* [Extrait]
-.-.-
Il est urgent de lancer ce développement si nous voulons être crédibles sur le marché de l'exportation qui commence à douter de la poursuite du programme du Rafale, ce qui conforte la position de nos concurrents. Comment vendre des appareils français à l'étranger, alors que l'armée française ne commande pas une flotte d'avions satisfaisante ?
Je comprends dans une certaine mesure que vous n'ayez pas voulu répondre aux questions suscitées par une information publiée dans Les Échos. Selon cette parution, le gouvernement a décidé de passer commande de 28 avions de combat Rafale pour 103 millions de francs, commande assortie d'une option sur 20 autres appareils pour 5,5 millions de francs. Toujours selon Les Échos, sur les 28 avions qui seraient commandés, 21 le seraient dans la version air et 7 dans la version marine.
Monsieur le ministre, je n'avais pas connaissance de cette information lorsque j'ai rédigé cette question. Le fait d'en disposer aujourd'hui renforce mes interrogations : d'une part, quelles sont les intentions de gouvernement en dehors des deux avions qui seront livrés en 1999 ? D'autres part, quelles sont ses intentions par rapport quant aux commandes françaises et au lancement de ces séries qui nous sont indispensables pour assurer l'exportation de nos avions dans les pays qui en sont fortement demandeurs ?
R. - Votre question repose sur votre excellente connaissance des grands dossiers technologiques et témoigne bien évidemment de votre fonction de représentant vigilant de la Gironde. Vous n'ignorez cependant pas qu'il existe de grands établissements Dassault dans le Val-d'Oise, ce qui contribue à expliquer la présence de mon ancien collègue et ami M. Bernard Angels, qui m'a remplacé sur ces travées.
Comme vous l'avez rappelé, Monsieur sénateur, le programme Rafale constitue un enjeu important pour notre industrie et pour notre défense. Il est au centre des futures capacités opérationnelles de l'armée de l'air, d'une part, et de l'aéronavale, d'autre part. Par ailleurs, en matière industrielle, il représente l'un des point d'appui de notre développement à venir en ce qui concerne tant les techniques d'aéronautique militaire que l'électronique de défense.
À la différence des divers reports que vous avez rappelé pour les déplorer, la revue des programmes engagés par mon ministère à la suite, il est vrai, de coupes budgétaires que nous avions dû consentir l'été dernier pour le budget de 1998 nous a amenés à mettre en cohérence les objectifs opérationnels de la loi de programmation et nos capacités budgétaires.
-.-.-
* [Données fournies]
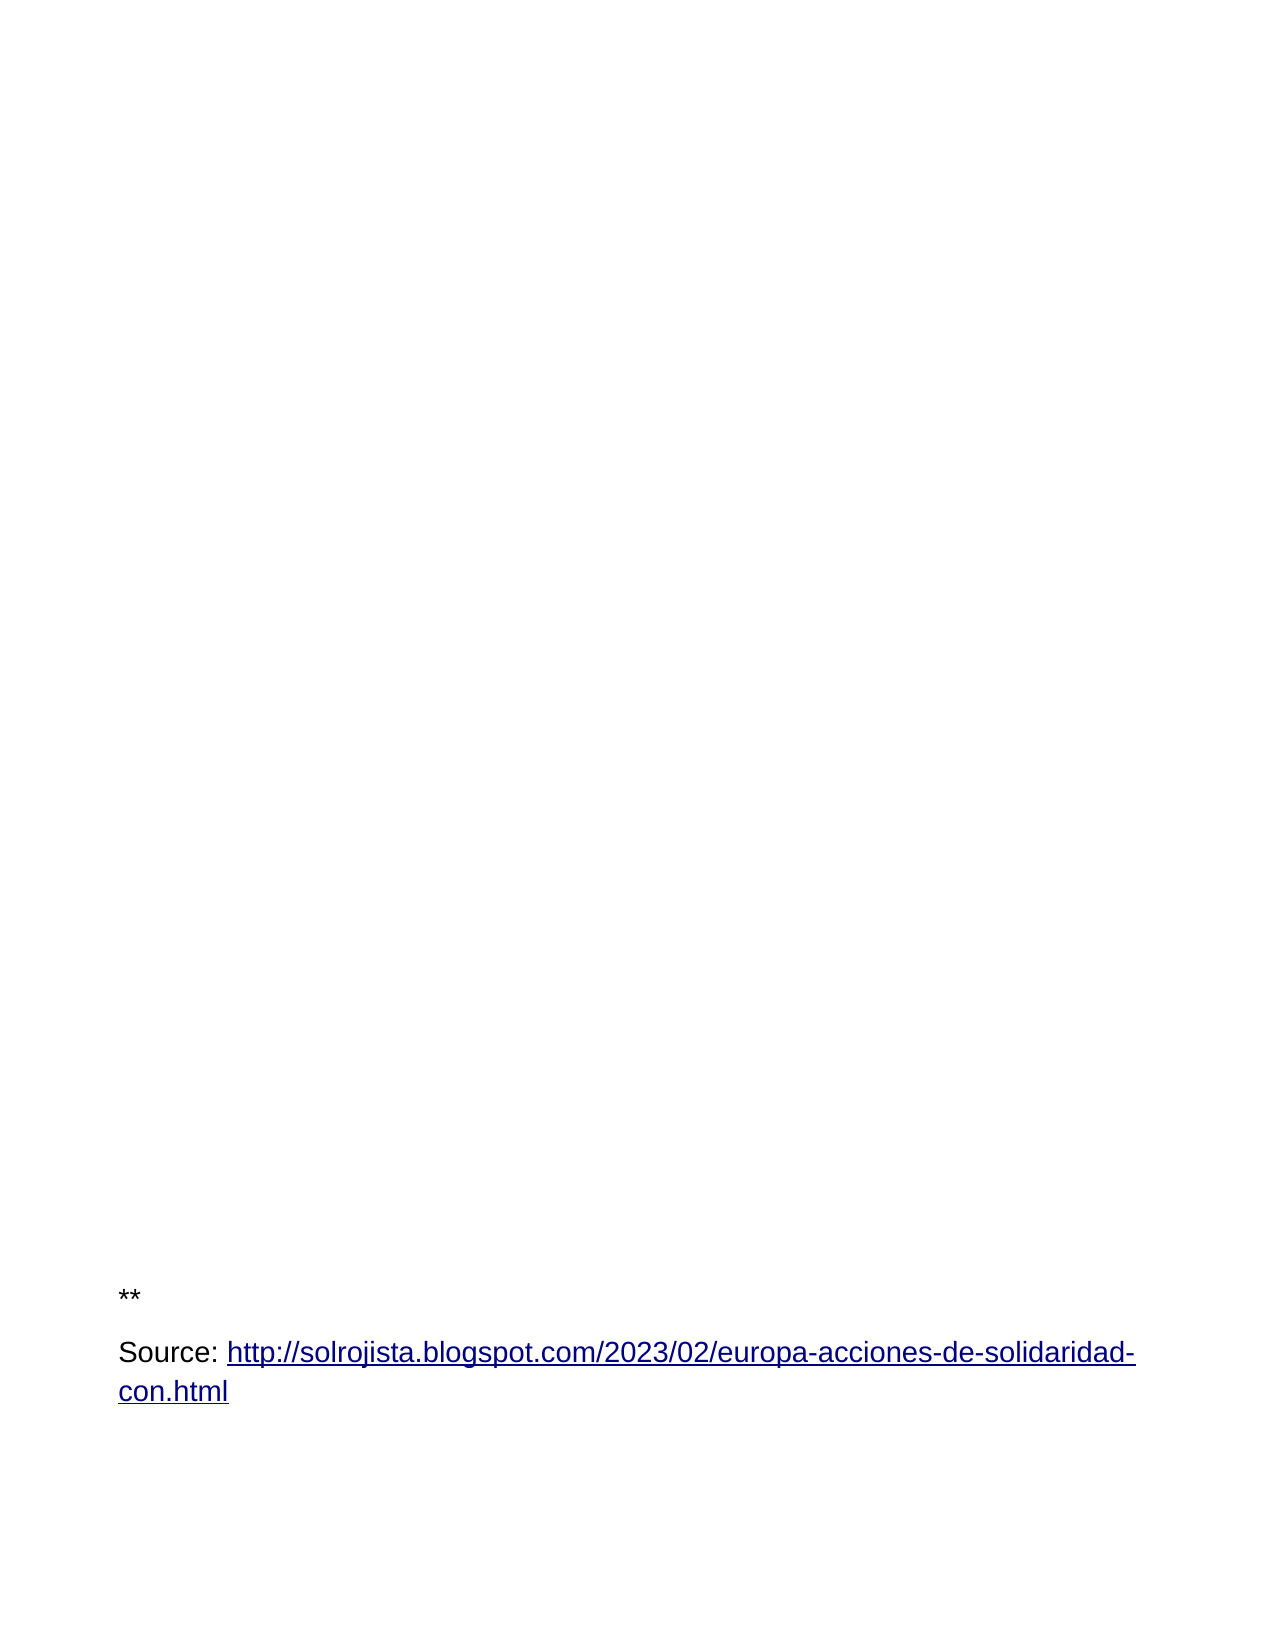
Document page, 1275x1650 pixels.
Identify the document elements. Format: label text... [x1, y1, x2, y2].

text ** [118, 1282, 1157, 1315]
text Source: http://solrojista.blogspot.com/2023/02/europa-acciones-de-solidaridad-con.html [118, 1335, 1157, 1407]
-.-.-
* [Consignes]
[a] Présentez sous forme de liste les faits principaux du paragraphe de l'extrait qui commence par « Comme vous l'avez rappelé ».
[b] Reproduisez la partie de l'extrait qui commence par « Comme vous l'avez » et se poursuit jusqu'à « l'électronique de défense. ».

* [Réponses aux consignes]
[a]
- Le programme Rafale est un enjeu important pour notre industrie et pour notre défense.
- Il est au centre des futures capacités opérationnelles de l'armée de l'air et de l'aéronavale.
- Sur le plan industriel, il constitue l'un des points d'appui du développement à venir, tant pour les techniques d'aéronautique militaire que pour l'électronique de défense.

[b]
Comme vous l'avez rappelé, Monsieur sénateur, le programme Rafale constitue un enjeu important pour notre industrie et pour notre défense. Il est au centre des futures capacités opérationnelles de l'armée de l'air, d'une part, et de l'aéronavale, d'autre part. Par ailleurs, en matière industrielle, il représente l'un des point d'appui de notre développement à venir en ce qui concerne tant les techniques d'aéronautique militaire que l'électronique de défense.